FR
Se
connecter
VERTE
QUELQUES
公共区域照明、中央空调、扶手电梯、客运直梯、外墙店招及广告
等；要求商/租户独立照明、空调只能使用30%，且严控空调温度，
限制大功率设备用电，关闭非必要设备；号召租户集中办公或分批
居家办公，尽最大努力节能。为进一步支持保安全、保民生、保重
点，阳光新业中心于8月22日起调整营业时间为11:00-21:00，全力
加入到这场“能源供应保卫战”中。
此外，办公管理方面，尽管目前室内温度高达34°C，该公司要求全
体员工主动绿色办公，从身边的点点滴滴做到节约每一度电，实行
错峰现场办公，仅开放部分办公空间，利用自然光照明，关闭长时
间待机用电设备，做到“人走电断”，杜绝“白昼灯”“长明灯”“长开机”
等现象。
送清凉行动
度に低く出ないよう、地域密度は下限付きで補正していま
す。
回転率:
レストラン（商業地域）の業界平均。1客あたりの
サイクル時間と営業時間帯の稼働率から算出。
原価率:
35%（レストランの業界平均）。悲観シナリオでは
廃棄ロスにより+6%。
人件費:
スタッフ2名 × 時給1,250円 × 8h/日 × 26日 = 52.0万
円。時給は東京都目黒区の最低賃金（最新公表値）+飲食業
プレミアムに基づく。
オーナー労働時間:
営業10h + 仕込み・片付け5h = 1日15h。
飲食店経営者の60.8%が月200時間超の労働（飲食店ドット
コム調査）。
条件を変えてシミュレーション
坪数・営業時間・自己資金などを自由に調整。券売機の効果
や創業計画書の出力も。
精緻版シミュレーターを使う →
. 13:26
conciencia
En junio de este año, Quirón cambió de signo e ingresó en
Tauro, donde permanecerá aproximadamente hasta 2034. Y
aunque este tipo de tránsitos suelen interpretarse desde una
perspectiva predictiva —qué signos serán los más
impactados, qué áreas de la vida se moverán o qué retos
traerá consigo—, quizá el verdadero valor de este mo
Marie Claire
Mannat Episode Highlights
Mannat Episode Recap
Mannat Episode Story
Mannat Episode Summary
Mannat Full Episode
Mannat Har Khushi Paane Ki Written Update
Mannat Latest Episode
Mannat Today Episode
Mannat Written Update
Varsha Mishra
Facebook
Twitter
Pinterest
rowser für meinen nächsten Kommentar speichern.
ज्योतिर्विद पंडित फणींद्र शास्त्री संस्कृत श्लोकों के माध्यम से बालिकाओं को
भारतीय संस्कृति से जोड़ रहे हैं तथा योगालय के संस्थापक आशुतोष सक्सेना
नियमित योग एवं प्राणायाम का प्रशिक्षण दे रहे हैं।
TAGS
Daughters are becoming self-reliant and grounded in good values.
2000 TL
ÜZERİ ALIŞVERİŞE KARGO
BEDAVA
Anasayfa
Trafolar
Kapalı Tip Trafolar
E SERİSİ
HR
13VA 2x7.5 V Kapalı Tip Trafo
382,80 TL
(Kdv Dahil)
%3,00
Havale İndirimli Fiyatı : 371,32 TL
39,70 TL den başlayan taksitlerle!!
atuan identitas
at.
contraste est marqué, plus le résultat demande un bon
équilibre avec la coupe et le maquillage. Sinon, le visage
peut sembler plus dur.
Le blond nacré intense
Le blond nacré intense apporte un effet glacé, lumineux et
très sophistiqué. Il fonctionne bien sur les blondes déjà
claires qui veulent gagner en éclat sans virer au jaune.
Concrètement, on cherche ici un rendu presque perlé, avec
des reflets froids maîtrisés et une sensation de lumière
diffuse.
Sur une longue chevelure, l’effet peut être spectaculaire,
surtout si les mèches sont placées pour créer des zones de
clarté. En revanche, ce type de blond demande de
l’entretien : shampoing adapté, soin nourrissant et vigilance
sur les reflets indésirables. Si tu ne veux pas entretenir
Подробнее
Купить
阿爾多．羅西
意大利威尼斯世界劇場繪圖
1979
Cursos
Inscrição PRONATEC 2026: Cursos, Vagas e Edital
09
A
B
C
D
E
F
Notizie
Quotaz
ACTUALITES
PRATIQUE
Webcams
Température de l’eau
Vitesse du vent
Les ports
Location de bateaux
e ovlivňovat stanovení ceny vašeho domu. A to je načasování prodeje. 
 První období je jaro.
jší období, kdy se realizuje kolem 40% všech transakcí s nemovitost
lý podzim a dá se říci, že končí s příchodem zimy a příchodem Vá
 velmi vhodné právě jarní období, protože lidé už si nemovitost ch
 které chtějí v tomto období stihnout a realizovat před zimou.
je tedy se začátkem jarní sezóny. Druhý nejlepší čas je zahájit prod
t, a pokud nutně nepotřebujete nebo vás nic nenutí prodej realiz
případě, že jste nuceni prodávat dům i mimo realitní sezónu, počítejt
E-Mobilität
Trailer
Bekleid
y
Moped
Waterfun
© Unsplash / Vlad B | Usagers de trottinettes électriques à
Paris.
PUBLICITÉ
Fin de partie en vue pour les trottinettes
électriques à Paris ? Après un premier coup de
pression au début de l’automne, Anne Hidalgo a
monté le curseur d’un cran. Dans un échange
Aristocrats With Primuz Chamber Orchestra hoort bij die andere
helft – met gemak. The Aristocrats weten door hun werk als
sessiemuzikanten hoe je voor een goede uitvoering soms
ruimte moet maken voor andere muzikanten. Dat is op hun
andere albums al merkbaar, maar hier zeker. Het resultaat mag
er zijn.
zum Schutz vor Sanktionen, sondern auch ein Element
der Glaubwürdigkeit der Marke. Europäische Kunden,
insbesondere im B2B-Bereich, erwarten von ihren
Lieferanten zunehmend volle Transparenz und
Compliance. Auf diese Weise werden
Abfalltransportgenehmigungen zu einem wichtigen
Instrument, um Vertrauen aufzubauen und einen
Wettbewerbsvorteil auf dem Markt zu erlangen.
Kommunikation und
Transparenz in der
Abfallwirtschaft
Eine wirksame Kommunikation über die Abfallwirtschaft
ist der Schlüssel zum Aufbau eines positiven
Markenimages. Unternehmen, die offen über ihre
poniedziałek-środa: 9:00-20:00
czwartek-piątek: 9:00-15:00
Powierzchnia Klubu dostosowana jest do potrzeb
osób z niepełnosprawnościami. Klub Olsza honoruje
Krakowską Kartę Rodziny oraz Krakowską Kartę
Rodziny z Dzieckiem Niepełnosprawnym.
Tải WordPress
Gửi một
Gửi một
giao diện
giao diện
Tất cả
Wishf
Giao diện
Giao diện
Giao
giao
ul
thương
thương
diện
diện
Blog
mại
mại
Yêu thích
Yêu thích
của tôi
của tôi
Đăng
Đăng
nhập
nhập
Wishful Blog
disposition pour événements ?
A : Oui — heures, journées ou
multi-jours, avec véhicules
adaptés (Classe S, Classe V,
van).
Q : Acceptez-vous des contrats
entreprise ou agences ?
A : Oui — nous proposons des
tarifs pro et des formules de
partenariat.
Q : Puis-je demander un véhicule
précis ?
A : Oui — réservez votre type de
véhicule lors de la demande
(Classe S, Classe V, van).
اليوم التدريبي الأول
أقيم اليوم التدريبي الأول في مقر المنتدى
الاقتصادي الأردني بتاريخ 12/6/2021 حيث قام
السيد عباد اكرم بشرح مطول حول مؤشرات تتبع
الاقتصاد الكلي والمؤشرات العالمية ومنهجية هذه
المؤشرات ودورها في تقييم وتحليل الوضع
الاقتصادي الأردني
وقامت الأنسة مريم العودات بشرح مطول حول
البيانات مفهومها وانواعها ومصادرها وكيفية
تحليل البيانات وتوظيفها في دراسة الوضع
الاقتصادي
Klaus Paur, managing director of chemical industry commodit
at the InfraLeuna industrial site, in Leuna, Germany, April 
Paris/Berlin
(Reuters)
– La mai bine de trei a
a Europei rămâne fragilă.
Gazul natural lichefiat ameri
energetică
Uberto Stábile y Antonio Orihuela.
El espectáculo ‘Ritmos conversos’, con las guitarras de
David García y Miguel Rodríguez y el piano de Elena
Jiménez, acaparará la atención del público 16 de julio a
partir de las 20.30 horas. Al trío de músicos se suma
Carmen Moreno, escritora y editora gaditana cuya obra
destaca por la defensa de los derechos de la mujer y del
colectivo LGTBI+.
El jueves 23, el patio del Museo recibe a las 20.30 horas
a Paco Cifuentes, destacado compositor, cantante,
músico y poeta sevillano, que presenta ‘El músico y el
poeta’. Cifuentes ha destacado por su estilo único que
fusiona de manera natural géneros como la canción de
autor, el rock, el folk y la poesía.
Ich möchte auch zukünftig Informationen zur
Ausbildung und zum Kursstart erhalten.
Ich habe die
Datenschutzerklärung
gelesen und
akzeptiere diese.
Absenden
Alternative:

....

- **Assignment**: Transcribe the listing from its first line through the line containing "此外，办公管理方面，尽管目前室内温度高达34°C，该公司要求全", both included, keeping every character unchanged.

- **Output of the task**:
FR
Se
connecter
VERTE
QUELQUES
公共区域照明、中央空调、扶手电梯、客运直梯、外墙店招及广告
等；要求商/租户独立照明、空调只能使用30%，且严控空调温度，
限制大功率设备用电，关闭非必要设备；号召租户集中办公或分批
居家办公，尽最大努力节能。为进一步支持保安全、保民生、保重
点，阳光新业中心于8月22日起调整营业时间为11:00-21:00，全力
加入到这场“能源供应保卫战”中。
此外，办公管理方面，尽管目前室内温度高达34°C，该公司要求全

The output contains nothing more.